Bush-era Justice Department allowed guns ‘to walk’ to track sales, similar to ‘Fast and Furious’

WASHINGTON — The federal government under the Bush administration ran an operation that allowed hundreds of guns to be transferred to suspected arms traffickers — the same tactic that congressional Republicans have criticized President Barack Obama’s administration for using, two federal law enforcement officials said Tuesday.

Rep. Darrell Issa, R-Calif., Sen. Chuck Grassley, R-Iowa, and other Republicans have been hammering the Obama Justice Department over the practice known as “letting guns walk,” or leave law enforcement custody to trace their sales. Their target has been Operation Fast and Furious, which was designed to track small-time gun buyers at several Phoenix-area gun shops up the chain to make cases against major weapons traffickers.

When Bush, a Republican, was president, the Bureau of Alcohol, Tobacco, Firearms and Explosives in Tucson, Ariz., used a similar enforcement tactic in a program it called Operation Wide Receiver. The fact that there were two such ATF investigations years apart in separate administrations raises the possibility that agents in still other cases may have allowed guns to “walk” rather than seizing them.

Federal law enforcement officials familiar with the matter say Operation Wide Receiver began in 2006 after the agency received information about a suspicious purchase of firearms. The investigation concluded in 2007 without any charges being filed.

After Obama took office, the Justice Department reviewed Wide Receiver and discovered that ATF had permitted guns to be transferred to suspected gun traffickers, according to the officials, who spoke on condition of anonymity because the practice is under investigation by Congress and the Justice Department inspector general’s office.

In a statement, Grassley, the ranking Republican on the Senate Judiciary Committee, said that “whether it’s Operation Fast and Furious, Operation Wide Receiver, or both, it’s clear that guns were walked, and people high in the Justice Department knew about it. There’s no excuse for walking guns, and if there are more operations like this, Congress and the American people need to know.”

Following the discovery that agents in Tucson let the guns “walk,” a tactic which has long been against Justice Department policy, the department under Obama decided to bring charges against those who had come under investigation in 2006.

To date in Wide Receiver, nine people have been charged with making false statements in acquisition of firearms and illicit transfer, shipment or delivery of firearms. Two of the nine defendants have pleaded guilty and a plea hearing is scheduled for Oct. 13 for two other defendants.

Last October, a Justice Department lawyer, Jason Weinstein, raised concerns about investigative methods in Operation Wide Receiver and about the timing of announcing indictments in both Wide Receiver and Fast and Furious.

“It’s a tricky case given the number of guns that have walked, but it is a significant set of prosecutions,” Weinstein wrote in a Justice Department email turned over to Congress, which released the document.

Weinstein raised the question in asking whether Lanny Breuer, the assistant attorney general who runs the Justice Department’s criminal division, should participate in a news conference when indictments in Fast and Furious and the case resulting from Wide Receiver were unsealed.

The two federal law enforcement officials said Weinstein’s language about “a tricky case” referred to Wide Receiver, not Fast and Furious.

In an emailed reply to Weinstein, James Trusty, at the time deputy chief in the gang unit at the Justice Department, said “it’s not going to be any big surprise that a bunch of US guns are being used in MX (Mexico), so I’m not sure how much grief we get for ‘guns walking.’ It may be more like, ‘Finally, they’re going after people who sent guns down there.”

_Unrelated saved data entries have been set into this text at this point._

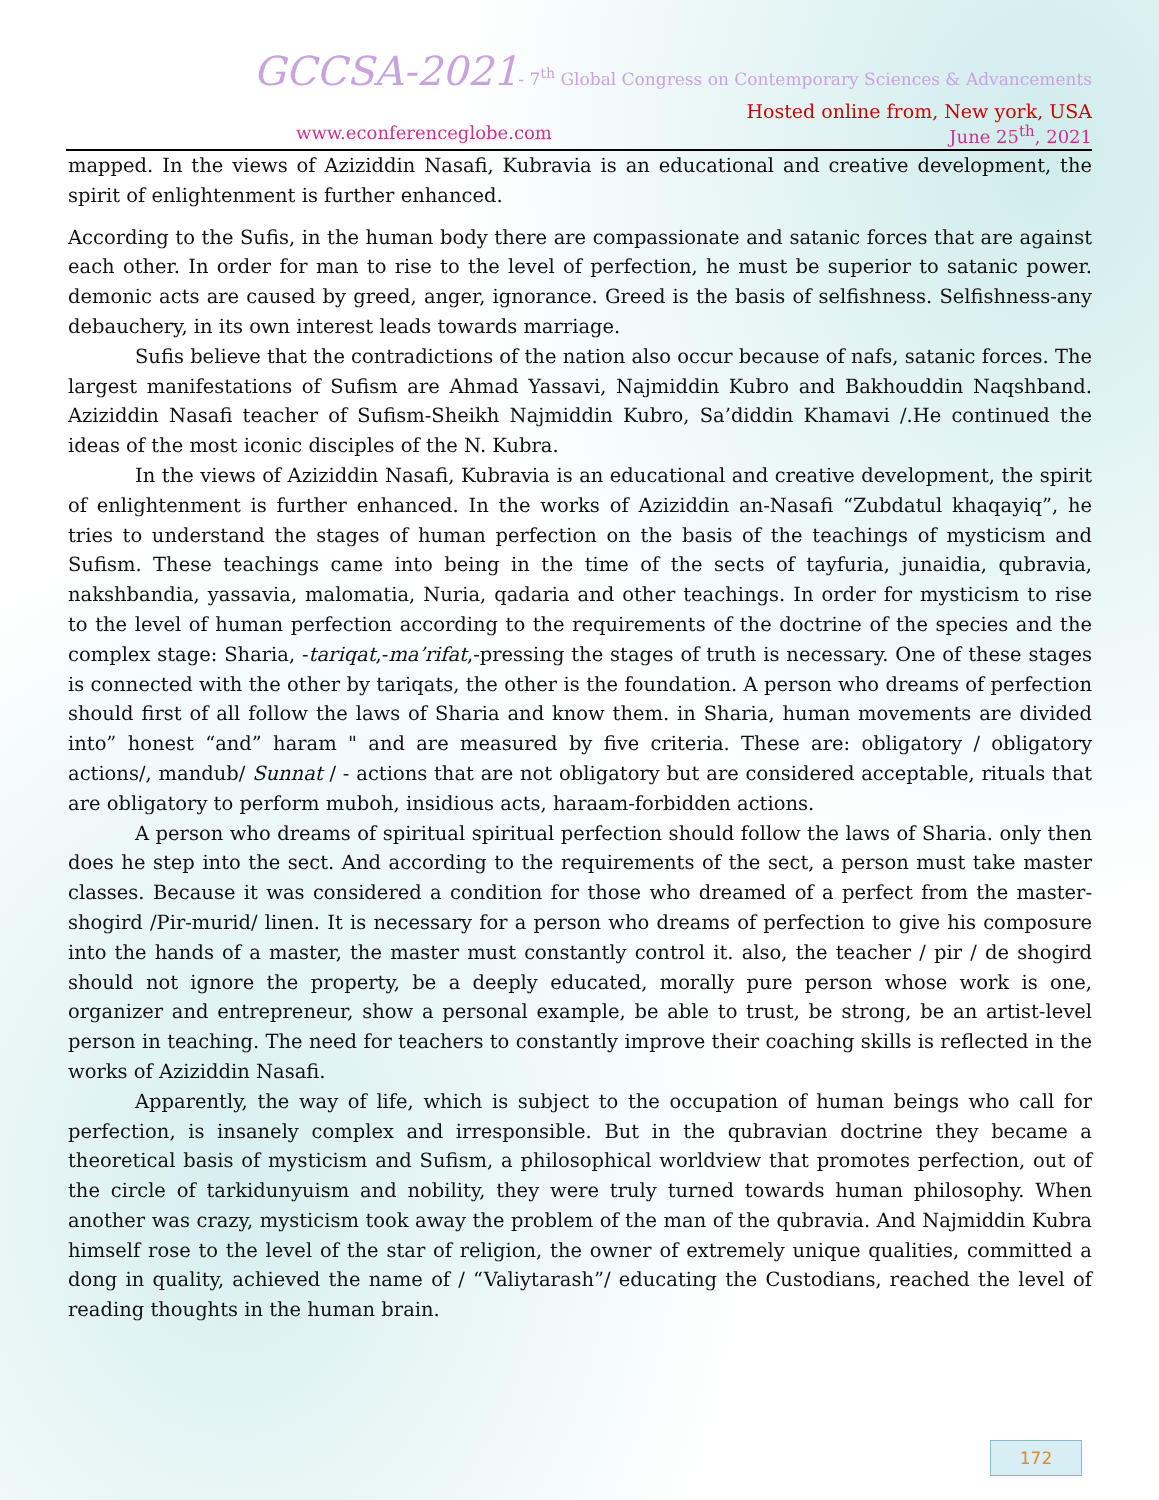GCCSA-2021- 7<sup>th</sup> Global Congress on Contemporary Sciences & Advancements
Hosted online from, New york, USA
www.econferenceglobe.com June 25<sup>th</sup>, 2021
mapped. In the views of Aziziddin Nasafi, Kubravia is an educational and creative development, the spirit of enlightenment is further enhanced.
According to the Sufis, in the human body there are compassionate and satanic forces that are against each other. In order for man to rise to the level of perfection, he must be superior to satanic power. demonic acts are caused by greed, anger, ignorance. Greed is the basis of selfishness. Selfishness-any debauchery, in its own interest leads towards marriage.
Sufis believe that the contradictions of the nation also occur because of nafs, satanic forces. The largest manifestations of Sufism are Ahmad Yassavi, Najmiddin Kubro and Bakhouddin Naqshband. Aziziddin Nasafi teacher of Sufism-Sheikh Najmiddin Kubro, Sa’diddin Khamavi /.He continued the ideas of the most iconic disciples of the N. Kubra.
In the views of Aziziddin Nasafi, Kubravia is an educational and creative development, the spirit of enlightenment is further enhanced. In the works of Aziziddin an-Nasafi “Zubdatul khaqayiq”, he tries to understand the stages of human perfection on the basis of the teachings of mysticism and Sufism. These teachings came into being in the time of the sects of tayfuria, junaidia, qubravia, nakshbandia, yassavia, malomatia, Nuria, qadaria and other teachings. In order for mysticism to rise to the level of human perfection according to the requirements of the doctrine of the species and the complex stage: Sharia, -tariqat,-ma’rifat,-pressing the stages of truth is necessary. One of these stages is connected with the other by tariqats, the other is the foundation. A person who dreams of perfection should first of all follow the laws of Sharia and know them. in Sharia, human movements are divided into” honest “and” haram " and are measured by five criteria. These are: obligatory / obligatory actions/, mandub/ Sunnat / - actions that are not obligatory but are considered acceptable, rituals that are obligatory to perform muboh, insidious acts, haraam-forbidden actions.
A person who dreams of spiritual spiritual perfection should follow the laws of Sharia. only then does he step into the sect. And according to the requirements of the sect, a person must take master classes. Because it was considered a condition for those who dreamed of a perfect from the master-shogird /Pir-murid/ linen. It is necessary for a person who dreams of perfection to give his composure into the hands of a master, the master must constantly control it. also, the teacher / pir / de shogird should not ignore the property, be a deeply educated, morally pure person whose work is one, organizer and entrepreneur, show a personal example, be able to trust, be strong, be an artist-level person in teaching. The need for teachers to constantly improve their coaching skills is reflected in the works of Aziziddin Nasafi.
Apparently, the way of life, which is subject to the occupation of human beings who call for perfection, is insanely complex and irresponsible. But in the qubravian doctrine they became a theoretical basis of mysticism and Sufism, a philosophical worldview that promotes perfection, out of the circle of tarkidunyuism and nobility, they were truly turned towards human philosophy. When another was crazy, mysticism took away the problem of the man of the qubravia. And Najmiddin Kubra himself rose to the level of the star of religion, the owner of extremely unique qualities, committed a dong in quality, achieved the name of / “Valiytarash”/ educating the Custodians, reached the level of reading thoughts in the human brain.
172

The two law enforcement officials said the language of Trusty’s email also refers to the Tucson case, not Fast and Furious.

Trusty’s email adds “I think so” on the question of whether Breuer should participate in a press conference, but Trusty adds that “timing will be tricky too.”

It continued: “Looks like we’ll be able to unseal the Tucson case sooner than the Fast and Furious (although this may be just the difference between Nov and Dec). It’s not clear how much we’re involved in the main F and F case, but we have Tucson and now a new, related case with (deleted) targets.”

The Justice Department blacked out the number of targets in this apparent related third case before turning the email over to congressional investigators on the House Oversight and Government Reform Committee.

Fast and Furious was a response to longstanding criticism of ATF for concentrating on small-time gun violations and failing to attack the kingpins of weapons trafficking. A congressional investigation of the program has turned up evidence that ATF lost track of many of the more than 2,000 guns linked to the operation.

Operation Fast and Furious came to light after two assault rifles purchased by a now-indicted small-time buyer under scrutiny in the operation turned up at a shootout in Arizona where Customs and Border Protection agent Brian Terry was killed.